Precautionary suspensions aside, the taxwoman and her team were calm and forthright. They possibly have compelling reasons for why they maintain a positive outlook on the health of Botswana’s tax system. First, the BURS team shared that it continues to meet tax collection targets. However, based on the collections data they shared with journalists on Thursday, and in comparison with economic indicators data shared by other state agencies such as Statistics Botswana, the recent satisfactory tax collections are not due to a growing economy that is creating thousands of jobs but comes from an obvious source – the mining sector. Botswana’s mining sector has been on an upward trajectory over the past several months thanks largely to resurgence in demand for diamonds and other minerals like coal and copper.
Bakwena Tutu, Commissioner – Operations at BURS says the mining sector recovery has resulted in more revenue coming in hence the state owned tax collecting agency being able to meet its target. As at the end of September 2022 BURS’s revenue collection for the financial year 2022/2023 stood at P23.851 billion, surpassing a target of P23.217 billion for the period by P634 million or 2.7 percent.
In comparison to the corresponding period of the previous year 2021/2022, the current overall revenue collections represent an increase of P6.571 billion or 38.1 percent.
Makgolo said that the good performance is not a windfall but rather a product of hard work and commitment in addressing performance gaps as well as responding to the current business challenges by the BURS.
Electronic Billing system on the way…
As part of the responses, and in a bid to enhance VAT compliance, BURS is preparing to get local enterprises to install Electronic Billing systems which will give the taxman real-time access to invoices.
“By the time the businesses come at our office to submit returns, we would be in possession of the information of how much is due from them in terms of VAT”, says Mokgolo.
Makgolo said that to improve the efficiency collection of VAT, BURS is in the process of introducing the electronic billing solution which is expected to minimise what the taxman calls the ‘VAT fraud’.
According to Makgolo, BURS has completed the benchmarking process in eastern African countries – Rwanda and Tanzania and has since kick started the procurement process to engage a project manager for the implementation of the solution.
VAT, which is borne by consumers of goods and services at every stage of the supply chain when value is added, accounts for the third largest portion of the revenue collections that BURS has been making.
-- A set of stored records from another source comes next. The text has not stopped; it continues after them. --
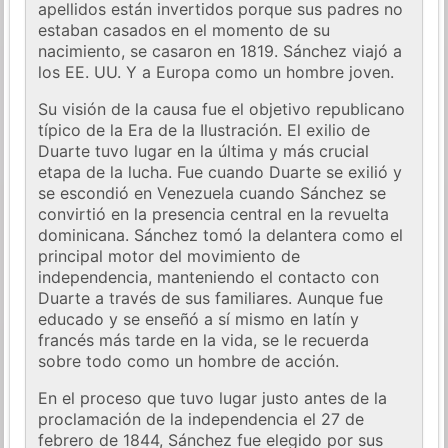
apellidos están invertidos porque sus padres no
estaban casados ​​en el momento de su
nacimiento, se casaron en 1819. Sánchez viajó a
los EE. UU. Y a Europa como un hombre joven.
Su visión de la causa fue el objetivo republicano
típico de la Era de la Ilustración. El exilio de
Duarte tuvo lugar en la última y más crucial
etapa de la lucha. Fue cuando Duarte se exilió y
se escondió en Venezuela cuando Sánchez se
convirtió en la presencia central en la revuelta
dominicana. Sánchez tomó la delantera como el
principal motor del movimiento de
independencia, manteniendo el contacto con
Duarte a través de sus familiares. Aunque fue
educado y se enseñó a sí mismo en latín y
francés más tarde en la vida, se le recuerda
sobre todo como un hombre de acción.
En el proceso que tuvo lugar justo antes de la
proclamación de la independencia el 27 de
febrero de 1844, Sánchez fue elegido por sus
In the period under review, VAT collections amounted to P4.8 billion as compared to P12.03 billion and P7 billion collected via Personal Income Tax and Customs Receipts respectively.
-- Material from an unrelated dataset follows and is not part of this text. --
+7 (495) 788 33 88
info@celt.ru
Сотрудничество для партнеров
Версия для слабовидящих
By leveraging on electronic billing system, BURS is hoping to crack down on negligent taxpayers and increase the portion of VAT in the revenue pool. BURS officials have repeatedly stated that one of the lowest hanging fruits in Botswana is the revenue that the state could get from increasing tax compliance. But now with an improved ICT system, BURS says confidence on the tax authority is now on the rise.
“Let me confirm to you that the performance of our ICT systems has significantly improved, and our customers have shared testimony to that”, said Makgolo.
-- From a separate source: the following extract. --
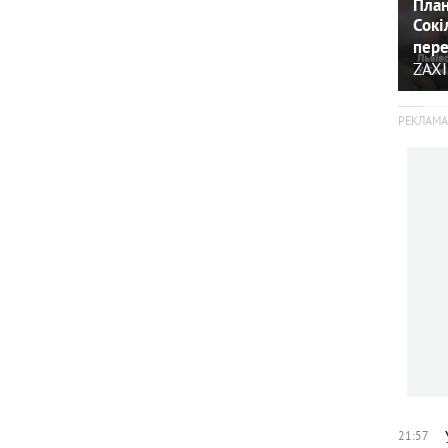
План
Сокі
пере
ZAXI
21:57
Warning lights are flashing…
While Makgolo and the BURS executives are happy about a double victory of rising confidence and target reaching, that still does not answer the question that lingers on many people’s minds – whether Botswana’s tax base will grow fast enough to ensure that that the country’s long term fiscal sustainability without the government having to resort to new tax or tax hikes. When it comes to spending, the big ticket items for the government have been the public sector wage bill as well defence. According to the Budget Strategy Paper for 2023 for the financial year 2022/23, government’s total Revenues and Grants are forecast to reach P71.6 billion, while Total Expenditure is expected to register P79.2 billion, yielding a budget deficit of P7.7 billion, or -3.4 percent of GDP. The deficit reflects the increase in salaries of public officers during the current financial year as well as next year. While the government has since started a rationalisation exercise which could see a slight trim on the public servants wage bill, a final political decision at cabinet level are yet to be made on how many jobs will go. This means that there wage bill could be the biggest beneficiary of the tax collected. In the meantime, there is however a talk of retrenchments at some state owned agencies which are part of the rationalisation exercise. As for BURS, Makgolo told journalists that the agency has started working on realigning its organisational resources to ensure an adequate allocation of human resource. The process includes engaging a service provider who will advise the BURS on the headcount as well as skill base.
“The tender for the procurement of a service provider was closed on Friday 14th October 2022 and is undergoing evaluation. The expectation is to have the realigned organisational structure operational before the end of 2023”, said Makgolo.